[Items from a collection]
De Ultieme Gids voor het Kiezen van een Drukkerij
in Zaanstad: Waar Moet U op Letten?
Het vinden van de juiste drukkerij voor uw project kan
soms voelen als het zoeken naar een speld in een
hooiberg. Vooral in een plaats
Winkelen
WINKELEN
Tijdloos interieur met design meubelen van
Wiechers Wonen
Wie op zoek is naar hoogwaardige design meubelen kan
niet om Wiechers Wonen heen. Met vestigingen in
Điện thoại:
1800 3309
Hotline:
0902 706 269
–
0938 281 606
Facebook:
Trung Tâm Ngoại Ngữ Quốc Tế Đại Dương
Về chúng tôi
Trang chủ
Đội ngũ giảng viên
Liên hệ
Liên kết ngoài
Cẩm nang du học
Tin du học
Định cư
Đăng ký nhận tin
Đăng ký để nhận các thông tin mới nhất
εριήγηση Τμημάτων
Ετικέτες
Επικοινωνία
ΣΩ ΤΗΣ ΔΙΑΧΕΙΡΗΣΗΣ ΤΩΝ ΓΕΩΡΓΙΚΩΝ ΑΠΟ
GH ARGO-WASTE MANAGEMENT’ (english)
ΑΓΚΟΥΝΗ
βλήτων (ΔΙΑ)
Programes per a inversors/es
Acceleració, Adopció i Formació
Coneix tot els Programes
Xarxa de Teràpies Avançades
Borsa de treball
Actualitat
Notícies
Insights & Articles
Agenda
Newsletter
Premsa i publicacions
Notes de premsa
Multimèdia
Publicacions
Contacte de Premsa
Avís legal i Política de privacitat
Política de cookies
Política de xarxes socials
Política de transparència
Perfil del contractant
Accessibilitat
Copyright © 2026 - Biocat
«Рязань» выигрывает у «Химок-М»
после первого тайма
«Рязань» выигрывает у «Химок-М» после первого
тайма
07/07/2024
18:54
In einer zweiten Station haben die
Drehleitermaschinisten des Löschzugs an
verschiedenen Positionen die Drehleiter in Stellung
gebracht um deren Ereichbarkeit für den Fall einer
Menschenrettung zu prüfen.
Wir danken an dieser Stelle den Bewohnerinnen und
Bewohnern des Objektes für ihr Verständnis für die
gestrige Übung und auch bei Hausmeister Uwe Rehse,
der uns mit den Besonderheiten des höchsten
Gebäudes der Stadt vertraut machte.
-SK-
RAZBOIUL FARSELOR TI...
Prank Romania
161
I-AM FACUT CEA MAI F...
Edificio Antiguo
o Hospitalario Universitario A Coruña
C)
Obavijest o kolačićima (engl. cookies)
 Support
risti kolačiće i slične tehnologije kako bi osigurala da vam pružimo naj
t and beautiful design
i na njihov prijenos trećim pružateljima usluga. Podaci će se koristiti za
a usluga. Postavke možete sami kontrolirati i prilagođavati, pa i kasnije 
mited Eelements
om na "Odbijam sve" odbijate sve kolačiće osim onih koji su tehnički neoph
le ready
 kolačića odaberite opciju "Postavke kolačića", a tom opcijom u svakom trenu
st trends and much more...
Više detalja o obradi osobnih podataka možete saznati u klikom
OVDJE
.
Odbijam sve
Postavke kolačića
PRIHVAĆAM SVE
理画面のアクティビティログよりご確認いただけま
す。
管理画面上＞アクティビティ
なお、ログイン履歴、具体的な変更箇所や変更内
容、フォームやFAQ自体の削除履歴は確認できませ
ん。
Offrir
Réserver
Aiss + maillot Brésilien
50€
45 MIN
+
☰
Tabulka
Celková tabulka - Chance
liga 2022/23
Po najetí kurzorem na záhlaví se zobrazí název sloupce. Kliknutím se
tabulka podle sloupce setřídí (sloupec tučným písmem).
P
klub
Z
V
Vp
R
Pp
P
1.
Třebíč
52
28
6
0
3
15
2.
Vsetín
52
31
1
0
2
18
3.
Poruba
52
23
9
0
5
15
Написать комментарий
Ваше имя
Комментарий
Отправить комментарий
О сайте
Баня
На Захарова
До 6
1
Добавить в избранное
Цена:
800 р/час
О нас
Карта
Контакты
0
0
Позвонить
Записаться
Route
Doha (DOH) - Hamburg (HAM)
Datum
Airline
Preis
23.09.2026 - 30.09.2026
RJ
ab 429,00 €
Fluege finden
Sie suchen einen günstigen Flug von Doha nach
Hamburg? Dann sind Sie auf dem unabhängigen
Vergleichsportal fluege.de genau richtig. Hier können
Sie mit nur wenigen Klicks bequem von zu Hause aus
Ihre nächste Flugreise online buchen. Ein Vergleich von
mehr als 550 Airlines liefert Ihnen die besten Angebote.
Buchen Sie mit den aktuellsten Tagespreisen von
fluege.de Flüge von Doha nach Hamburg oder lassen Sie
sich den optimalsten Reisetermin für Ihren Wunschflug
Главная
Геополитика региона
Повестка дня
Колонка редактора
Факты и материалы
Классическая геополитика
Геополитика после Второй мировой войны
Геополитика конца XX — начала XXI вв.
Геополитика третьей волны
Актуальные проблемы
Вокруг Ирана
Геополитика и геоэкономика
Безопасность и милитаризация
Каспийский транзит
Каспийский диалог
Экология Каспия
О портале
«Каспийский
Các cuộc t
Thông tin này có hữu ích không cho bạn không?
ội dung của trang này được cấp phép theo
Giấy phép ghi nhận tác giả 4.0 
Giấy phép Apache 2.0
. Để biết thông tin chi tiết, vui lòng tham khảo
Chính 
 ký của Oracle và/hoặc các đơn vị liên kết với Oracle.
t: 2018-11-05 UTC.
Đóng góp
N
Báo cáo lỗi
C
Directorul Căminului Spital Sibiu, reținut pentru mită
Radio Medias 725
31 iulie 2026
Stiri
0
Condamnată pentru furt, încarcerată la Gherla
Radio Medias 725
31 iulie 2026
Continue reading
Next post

__What is expected__.
Return every line of the items above without any change, keeping their original order.

__Expected answer__.
De Ultieme Gids voor het Kiezen van een Drukkerij
in Zaanstad: Waar Moet U op Letten?
Het vinden van de juiste drukkerij voor uw project kan
soms voelen als het zoeken naar een speld in een
hooiberg. Vooral in een plaats
Winkelen
WINKELEN
Tijdloos interieur met design meubelen van
Wiechers Wonen
Wie op zoek is naar hoogwaardige design meubelen kan
niet om Wiechers Wonen heen. Met vestigingen in
Điện thoại:
1800 3309
Hotline:
0902 706 269
–
0938 281 606
Facebook:
Trung Tâm Ngoại Ngữ Quốc Tế Đại Dương
Về chúng tôi
Trang chủ
Đội ngũ giảng viên
Liên hệ
Liên kết ngoài
Cẩm nang du học
Tin du học
Định cư
Đăng ký nhận tin
Đăng ký để nhận các thông tin mới nhất
εριήγηση Τμημάτων
Ετικέτες
Επικοινωνία
ΣΩ ΤΗΣ ΔΙΑΧΕΙΡΗΣΗΣ ΤΩΝ ΓΕΩΡΓΙΚΩΝ ΑΠΟ
GH ARGO-WASTE MANAGEMENT’ (english)
ΑΓΚΟΥΝΗ
βλήτων (ΔΙΑ)
Programes per a inversors/es
Acceleració, Adopció i Formació
Coneix tot els Programes
Xarxa de Teràpies Avançades
Borsa de treball
Actualitat
Notícies
Insights & Articles
Agenda
Newsletter
Premsa i publicacions
Notes de premsa
Multimèdia
Publicacions
Contacte de Premsa
Avís legal i Política de privacitat
Política de cookies
Política de xarxes socials
Política de transparència
Perfil del contractant
Accessibilitat
Copyright © 2026 - Biocat
«Рязань» выигрывает у «Химок-М»
после первого тайма
«Рязань» выигрывает у «Химок-М» после первого
тайма
07/07/2024
18:54
In einer zweiten Station haben die
Drehleitermaschinisten des Löschzugs an
verschiedenen Positionen die Drehleiter in Stellung
gebracht um deren Ereichbarkeit für den Fall einer
Menschenrettung zu prüfen.
Wir danken an dieser Stelle den Bewohnerinnen und
Bewohnern des Objektes für ihr Verständnis für die
gestrige Übung und auch bei Hausmeister Uwe Rehse,
der uns mit den Besonderheiten des höchsten
Gebäudes der Stadt vertraut machte.
-SK-
RAZBOIUL FARSELOR TI...
Prank Romania
161
I-AM FACUT CEA MAI F...
Edificio Antiguo
o Hospitalario Universitario A Coruña
C)
Obavijest o kolačićima (engl. cookies)
 Support
risti kolačiće i slične tehnologije kako bi osigurala da vam pružimo naj
t and beautiful design
i na njihov prijenos trećim pružateljima usluga. Podaci će se koristiti za
a usluga. Postavke možete sami kontrolirati i prilagođavati, pa i kasnije 
mited Eelements
om na "Odbijam sve" odbijate sve kolačiće osim onih koji su tehnički neoph
le ready
 kolačića odaberite opciju "Postavke kolačića", a tom opcijom u svakom trenu
st trends and much more...
Više detalja o obradi osobnih podataka možete saznati u klikom
OVDJE
.
Odbijam sve
Postavke kolačića
PRIHVAĆAM SVE
理画面のアクティビティログよりご確認いただけま
す。
管理画面上＞アクティビティ
なお、ログイン履歴、具体的な変更箇所や変更内
容、フォームやFAQ自体の削除履歴は確認できませ
ん。
Offrir
Réserver
Aiss + maillot Brésilien
50€
45 MIN
+
☰
Tabulka
Celková tabulka - Chance
liga 2022/23
Po najetí kurzorem na záhlaví se zobrazí název sloupce. Kliknutím se
tabulka podle sloupce setřídí (sloupec tučným písmem).
P
klub
Z
V
Vp
R
Pp
P
1.
Třebíč
52
28
6
0
3
15
2.
Vsetín
52
31
1
0
2
18
3.
Poruba
52
23
9
0
5
15
Написать комментарий
Ваше имя
Комментарий
Отправить комментарий
О сайте
Баня
На Захарова
До 6
1
Добавить в избранное
Цена:
800 р/час
О нас
Карта
Контакты
0
0
Позвонить
Записаться
Route
Doha (DOH) - Hamburg (HAM)
Datum
Airline
Preis
23.09.2026 - 30.09.2026
RJ
ab 429,00 €
Fluege finden
Sie suchen einen günstigen Flug von Doha nach
Hamburg? Dann sind Sie auf dem unabhängigen
Vergleichsportal fluege.de genau richtig. Hier können
Sie mit nur wenigen Klicks bequem von zu Hause aus
Ihre nächste Flugreise online buchen. Ein Vergleich von
mehr als 550 Airlines liefert Ihnen die besten Angebote.
Buchen Sie mit den aktuellsten Tagespreisen von
fluege.de Flüge von Doha nach Hamburg oder lassen Sie
sich den optimalsten Reisetermin für Ihren Wunschflug
Главная
Геополитика региона
Повестка дня
Колонка редактора
Факты и материалы
Классическая геополитика
Геополитика после Второй мировой войны
Геополитика конца XX — начала XXI вв.
Геополитика третьей волны
Актуальные проблемы
Вокруг Ирана
Геополитика и геоэкономика
Безопасность и милитаризация
Каспийский транзит
Каспийский диалог
Экология Каспия
О портале
«Каспийский
Các cuộc t
Thông tin này có hữu ích không cho bạn không?
ội dung của trang này được cấp phép theo
Giấy phép ghi nhận tác giả 4.0 
Giấy phép Apache 2.0
. Để biết thông tin chi tiết, vui lòng tham khảo
Chính 
 ký của Oracle và/hoặc các đơn vị liên kết với Oracle.
t: 2018-11-05 UTC.
Đóng góp
N
Báo cáo lỗi
C
Directorul Căminului Spital Sibiu, reținut pentru mită
Radio Medias 725
31 iulie 2026
Stiri
0
Condamnată pentru furt, încarcerată la Gherla
Radio Medias 725
31 iulie 2026
Continue reading
Next post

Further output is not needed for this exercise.